触れ合ったり、抱き合ったり、スキンシップが多くて、拒絶反応が出かねない。
まぁ、そんな心配がないような美羽の天然な性格なんだろうけど。


そして千洋(ちひろ)の映像を見て、朦朧とした自分の無責任な行動とナカの言動の意味を知った海。
そんな過ちを徹底的に非難する自分と、ナカの心に自分がいるかもしれない嬉しさを押し殺せない海。
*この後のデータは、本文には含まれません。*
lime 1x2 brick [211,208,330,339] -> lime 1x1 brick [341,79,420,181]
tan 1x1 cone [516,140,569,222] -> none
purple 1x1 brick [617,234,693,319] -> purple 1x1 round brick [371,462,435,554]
ここは千洋の隠し撮りのような映像が、海に客観的な視点をもたらすというのが面白いですね。
写真家ではなく映像作家志望が一人いる意味が出たように思います。

そして千洋の家で海が気づいたもう一つのこと。
それは千洋の美羽への想い。

割とすぐに堤の(もしくは作者の)路線変更によって、
千洋は良きコンサルタント役、恋愛片想い担当になってしまうが…。


海とナカの再会シーンも印象的だ。
1か月前にそれぞれの決意と共にエレベーターを出て別々に歩き出した2人が、 
エレベーターの中で再会する場面の創作はベタだけど上手い。

あの日以来、見つめ合って抱き合う二人。
そこには成長した二人の姿が、募ってきた想いがある。


しかし既にここまでで最終回を迎えてもいいと思うポイントがあるのも事実。
どうせすぐに別のカウントダウンが始まるんでしょ、と冷ややかに思う自分がいる。
作者は読者の気持ちを駆り立てるのがとても上手いが、
短い期限を設けた展開の繰り返しは、もう飽きました。

そして作者が気に入ってるという生徒会のシーンとか、海の兄弟たちとの梶原家のシーンとか、
テンション高めにボケとツッコミが飛び交う様子が「ザ・白泉社漫画」って感じがして苦手です。
脇役まで愛する懐の深さは私にはありません…。


悩殺ジャンキー 番外編ー赤の春ー」…
中学生の堤が出会った駆け出しのモデル美羽との出会い…。

堤がトラウマを克服するまでを描いた短編。
自分の中の弱さを見つめて、本当の心と向き合って、成長する。
それが中学生の特権なのかもしれません。
堤はもちろん、ナカたちにも呼応する作品。

今後、ここからの堤のサクセスストーリと、
美羽との別れの場面が出てきたりするのでしょうか。
天才カメラマンになるまでが異様に短いよね。

幼なじみ設定の板倉くんが再度 登場。
これが本当の最後の出番でしょうか。